== RECORDS PROVIDED
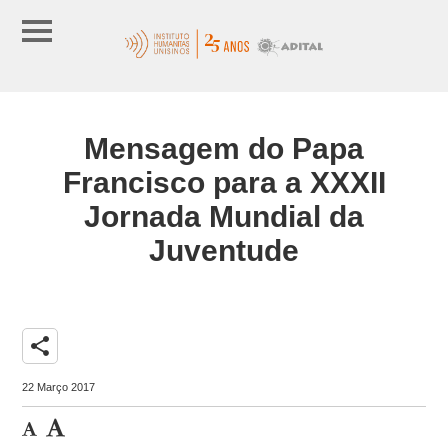
Mensagem do Papa
Francisco para a XXXII
Jornada Mundial da
Juventude
share
22 Março 2017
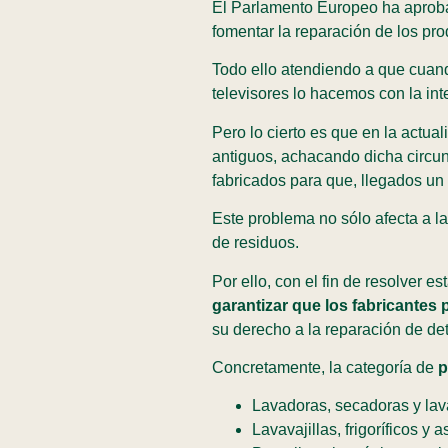
El Parlamento Europeo ha aprobad
fomentar la reparación de los pr
Todo ello atendiendo a que cuan
televisores lo hacemos con la in
Pero lo cierto es que en la actu
antiguos, achacando dicha circu
fabricados para que, llegados un 
Este problema no sólo afecta a l
de residuos.
Por ello, con el fin de resolver 
garantizar que los fabricantes
su derecho a la reparación de de
Concretamente, la categoría de
p
Lavadoras, secadoras y la
Lavavajillas, frigoríficos y 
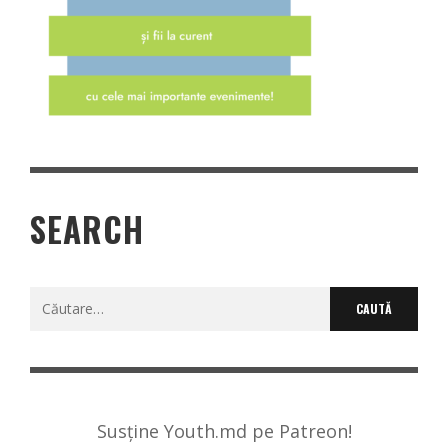
SEARCH
Caută
după:
Susține Youth.md pe Patreon!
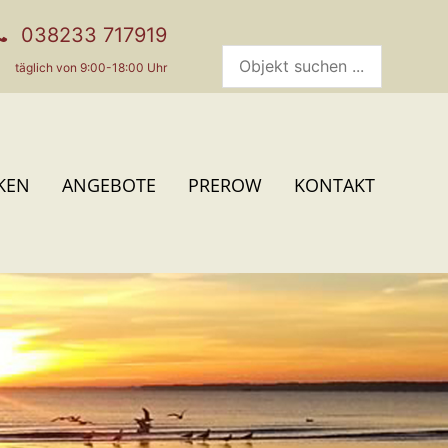
038233 717919
täglich von 9:00-18:00 Uhr
KEN
ANGEBOTE
PREROW
KONTAKT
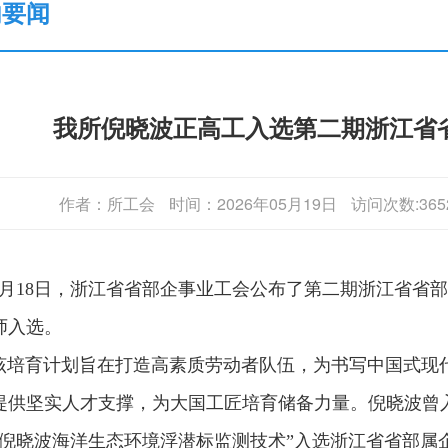
内要闻
我所倪晓波正高工入选第二期浙江省省
作者：所工会
时间：2026年05月19日
访问次数:365
18日，浙江省省部企事业工会公布了第二期浙江省省部
师入选。
育计划旨在打造高素质劳动者队伍，为书写中国式现代
提供坚实人才支撑，为大国工匠培育储备力量。倪晓波曾入
“倪晓波海洋生态环境浮潜标监测技术”入选浙江省省部属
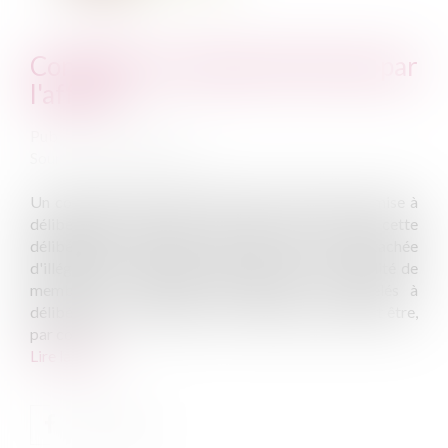
Conseiller municipal intéressé par
l'affaire
Publié le :
03/12/2014
Source :
www.eurojuris.fr
Un conseiller municipal intéressé par l'affaire soumise à
délibération ne doit pas y prendre part, à défaut, cette
délibération à laquelle il aura pris part sera entachée
d'illégalité.Les conseillers municipaux, en leur qualité de
membre de l'assemblée municipale, sont appelés à
délibérer sur les affaires de la commune et doivent être,
par consé...
Lire la suite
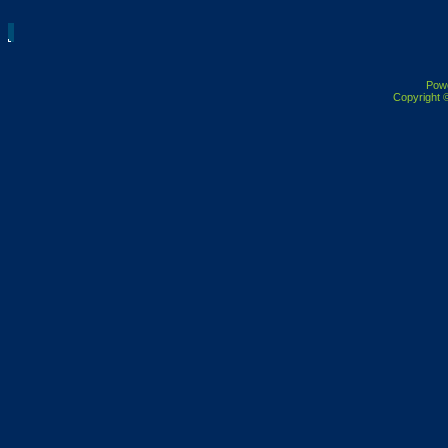
Pow
Copyright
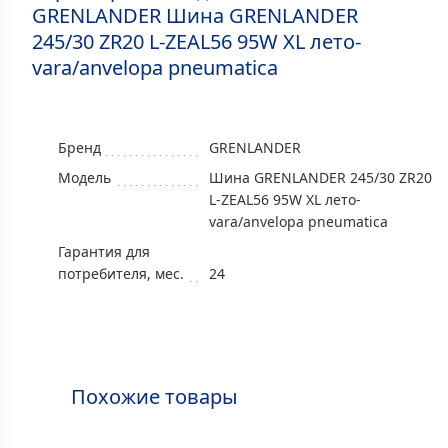
GRENLANDER Шина GRENLANDER
245/30 ZR20 L-ZEAL56 95W XL лето-
vara/anvelopa pneumatica
Бренд
GRENLANDER
Модель
Шина GRENLANDER 245/30 ZR20
L-ZEAL56 95W XL лето-
vara/anvelopa pneumatica
Гарантия для
потребителя, мес.
24
Похожие товары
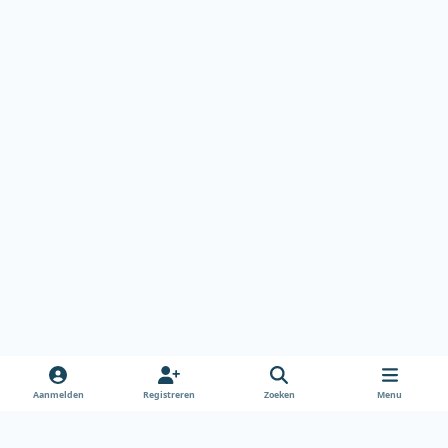
Aanmelden
Registreren
Zoeken
Menu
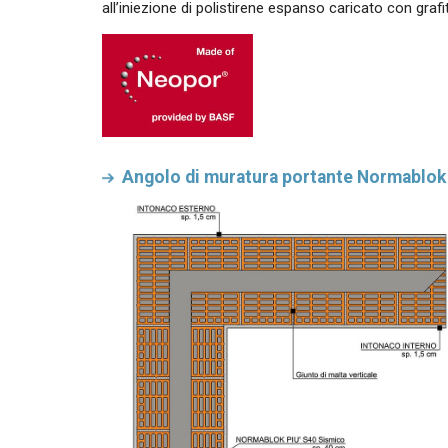
all’iniezione di polistirene espanso caricato con graf
Angolo di muratura portante Normablok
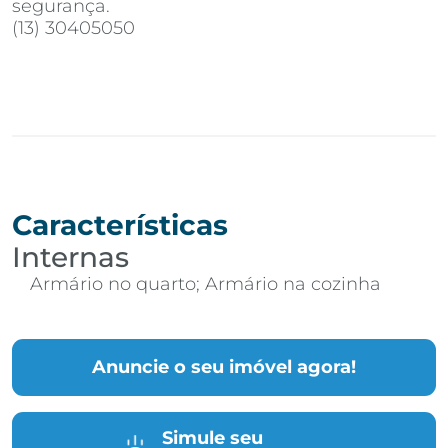
segurança.
(13) 30405050
Características
Internas
Armário no quarto; Armário na cozinha
Anuncie o seu imóvel agora!
Simule seu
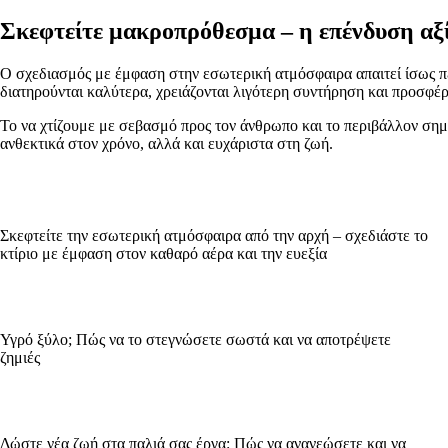
Σκεφτείτε μακροπρόθεσμα – η επένδυση αξί
Ο σχεδιασμός με έμφαση στην εσωτερική ατμόσφαιρα απαιτεί ίσως π
διατηρούνται καλύτερα, χρειάζονται λιγότερη συντήρηση και προσφέρ
Το να χτίζουμε με σεβασμό προς τον άνθρωπο και το περιβάλλον σημα
ανθεκτικά στον χρόνο, αλλά και ευχάριστα στη ζωή.
Σκεφτείτε την εσωτερική ατμόσφαιρα από την αρχή – σχεδιάστε το
κτίριο με έμφαση στον καθαρό αέρα και την ευεξία
Υγρό ξύλο; Πώς να το στεγνώσετε σωστά και να αποτρέψετε
ζημιές
Δώστε νέα ζωή στα παλιά σας έργα: Πώς να ανανεώσετε και να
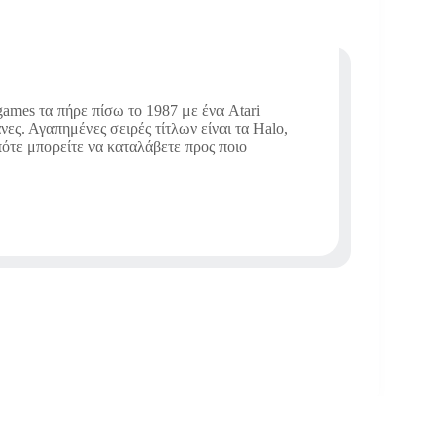
ames τα πήρε πίσω το 1987 με ένα Atari
νες. Αγαπημένες σειρές τίτλων είναι τα Halo,
οπότε μπορείτε να καταλάβετε προς ποιο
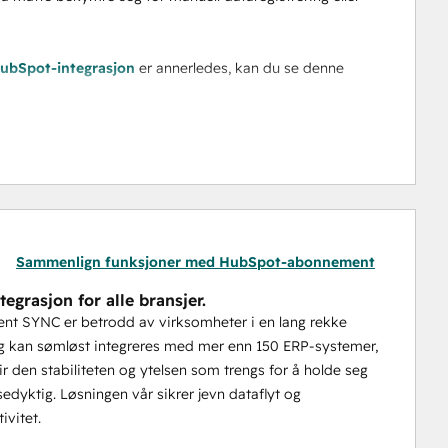
HubSpot-integrasjon
 er annerledes, kan du se denne 
yne ved å prøve demoen vår i dag!
, Macola Progression, Macola ES, Macola 10.7, M1 og 
Sammenlign funksjoner med HubSpot-abonnement
egrasjon for alle bransjer.
nt SYNC er betrodd av virksomheter i en lang rekke
og kan sømløst integreres med mer enn 150 ERP-systemer,
r den stabiliteten og ytelsen som trengs for å holde seg
edyktig. Løsningen vår sikrer jevn dataflyt og
tivitet.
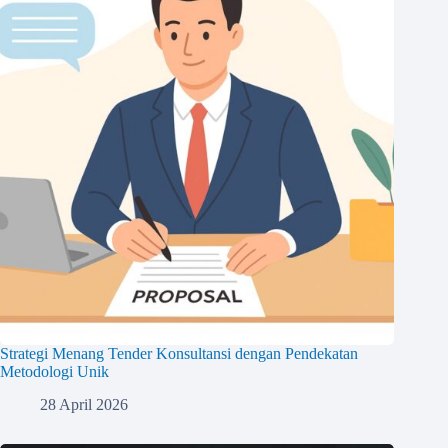
Strategi Menang Tender Konsultansi dengan Pendekatan
Metodologi Unik
28 April 2026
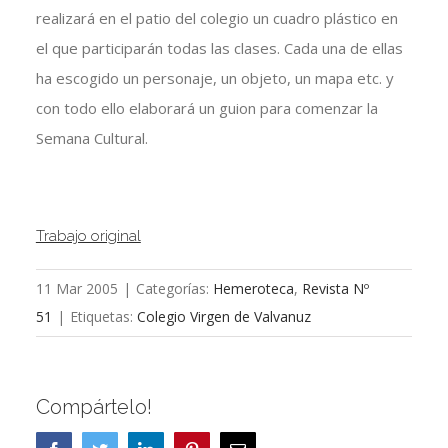
realizará en el patio del colegio un cuadro plástico en
el que participarán todas las clases. Cada una de ellas
ha escogido un personaje, un objeto, un mapa etc. y
con todo ello elaborará un guion para comenzar la
Semana Cultural.
Trabajo original
11 Mar 2005
|
Categorías:
Hemeroteca
,
Revista Nº
51
|
Etiquetas:
Colegio Virgen de Valvanuz
Compártelo!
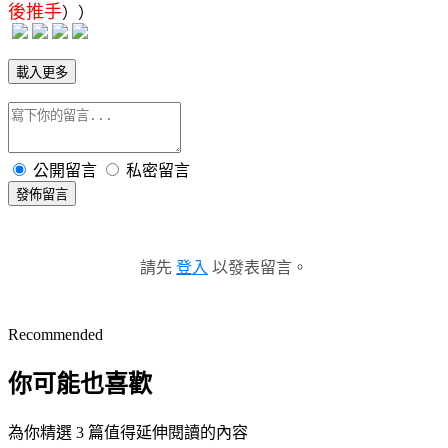
後推手
））
載入更多
公開留言
私密留言
發佈留言
請先
登入
以發表留言。
Recommended
你可能也喜歡
為你精選 3 篇值得延伸閱讀的內容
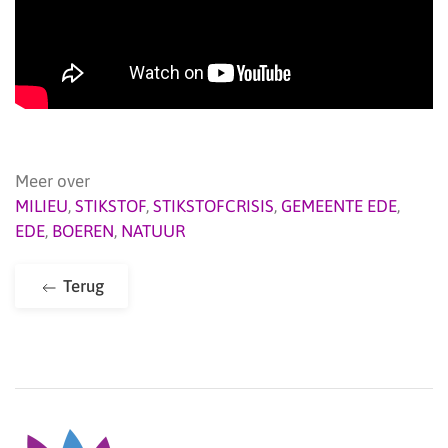
Meer over
MILIEU
,
STIKSTOF
,
STIKSTOFCRISIS
,
GEMEENTE EDE
,
EDE
,
BOEREN
,
NATUUR
Terug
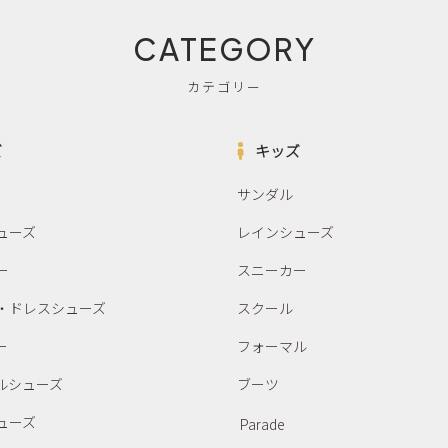
CATEGORY
カテゴリー
ズ
キッズ
サンダル
ューズ
レインシューズ
ー
スニーカー
・ドレスシューズ
スクール
ー
フォーマル
ルシューズ
ブーツ
ューズ
Parade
====
> REQUIRED ACTION
From the records above, copy each line that contains the word "προς".

> RESULT OF THIS TASK
Το να χτίζουμε με σεβασμό προς τον άνθρωπο και το περιβάλλον σημα
οπότε μπορείτε να καταλάβετε προς ποιο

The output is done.